30. Il ressort des pièces versées aux débats comme de la demande de permis de construire que le secteur, qui ne bénéficie d'aucune protection particulière, comporte des maisons d'habitation individuelles de gabarits et de styles architecturaux variés ne conférant pas au quartier l'homogénéité alléguée par les requérants. En outre, les documents photographiques comme les éléments tirés du site Google street view révèlent la présence de plusieurs immeubles collectifs en R+2+combles, situés rue de Moncontour ou rue de Quéré, à proximité du projet.

31. De plus, la commune et le pétitionnaire font valoir sans être contredits sérieusement que le projet présente une hauteur au faîtage limitée à 8,68 mètres pour les logements intermédiaires et 9,15 mètres pour les logements individuels, dans le respect des dispositions de l'article U10 du règlement du plan local d'urbanisme. En outre, les trois constructions composant le projet totalisent une emprise au sol comprise entre 150 m² et 180 m², en conformité avec le coefficient d'emprise au sol, fixé à 60 % en zone Ub par l'article U9 du règlement du plan local d'urbanisme, mais également en harmonie avec les maisons avoisinantes dont l'emprise varie de 140 m² à plus de 200 m². Il en résulte que le projet en litige, réalisé avec des matériaux et des teintes comparables aux constructions du secteur et dont la simplicité des lignes architecturales permet une intégration relativement discrète dans son environnement, ne porte pas atteinte aux lieux dans lesquels il est envisagé. Ce moyen doit, dès lors, être écarté.

32. Il résulte de tout ce qui précède, sans qu'il soit besoin de statuer sur les fins de non-recevoir opposées par la commune et la société pétitionnaire, que les conclusions présentées par M. et Mme D à fin d'annulation doivent être rejetées.

Sur les frais liés au litige :

33. Les dispositions de l'article L. 761-1 du code de justice administrative font obstacle à ce que la commune de Trégueux, qui n'a pas la qualité de partie perdante, verse à M. et Mme D une somme que ceux-ci demandent au titre des frais exposés par eux et non compris dans les dépens.

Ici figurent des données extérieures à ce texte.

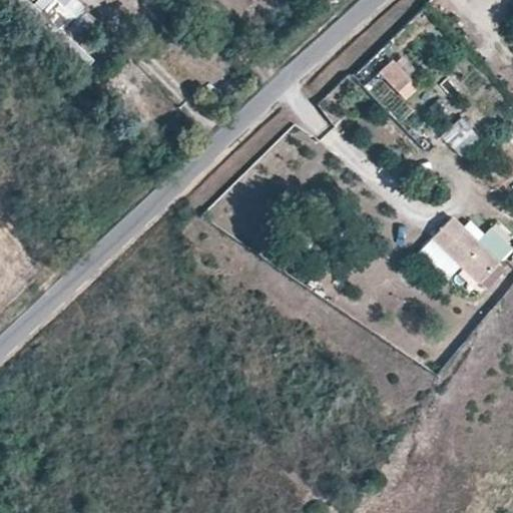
[(59,31),(83,11),(74,0),(39,0),(36,3),(59,31)]
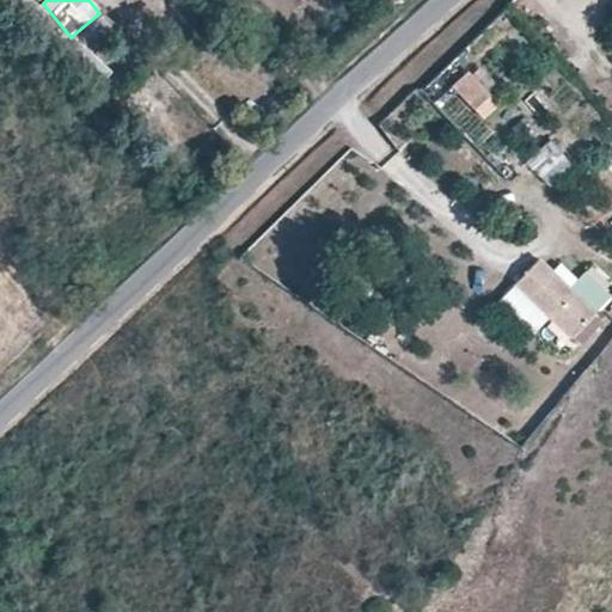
[(453,86),(483,121),(502,105),(472,71),(453,86)]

34. Il y a lieu, dans les circonstances de l'espèce, de mettre à la charge de M. et Mme D le paiement d'une somme de 750 euros à verser à la commune de Trégueux au titre de l'article L. 761-1 du code de justice administrative.

35. Il y a également lieu, dans les circonstances de l'espèce, de mettre à la charge des de M. et Mme D le paiement d'une somme de 750 euros à verser à la société SA HLM Armorique Habitat au titre de l'article L. 761-1 du code de justice administrative.

D É C I D E :

Article 1er : Les requêtes de M. et Mme D sont rejetées.

Article 2 : M. et Mme D verseront à la commune de Trégueux la somme de 750 euros au titre de l'article L. 761-1 du code de justice administrative.

Article 3 : M. et Mme D verseront à la SA HLM Armorique Habitat la somme de 750 euros au titre de l'article L. 761-1 du code de justice administrative.

Article 4 : Le surplus des conclusions des parties est rejeté.

Article 5 : Le présent jugement sera notifié à M. et Mme B D, à la commune de Trégueux et à la SA HLM Armorique Habitat.

Délibéré après l'audience du 14 avril 2023, à laquelle siégeaient :

M. Radureau, président,

M. Bozzi, premier conseiller,

Mme René, première conseillère.

Rendu public par mise à disposition au greffe le 2 mai 2023.

Le rapporteur,

signé

F. C

Le président,

signé

C. Radureau

Le greffier,

signé

N. Josserand

La République mande et ordonne au préfet des Côtes-d'Armor en ce qui le concerne ou à tous commissaires de justice à ce requis en ce qui concerne les voies de droit commun contre les parties privées, de pourvoir à l'exécution de la présente décision.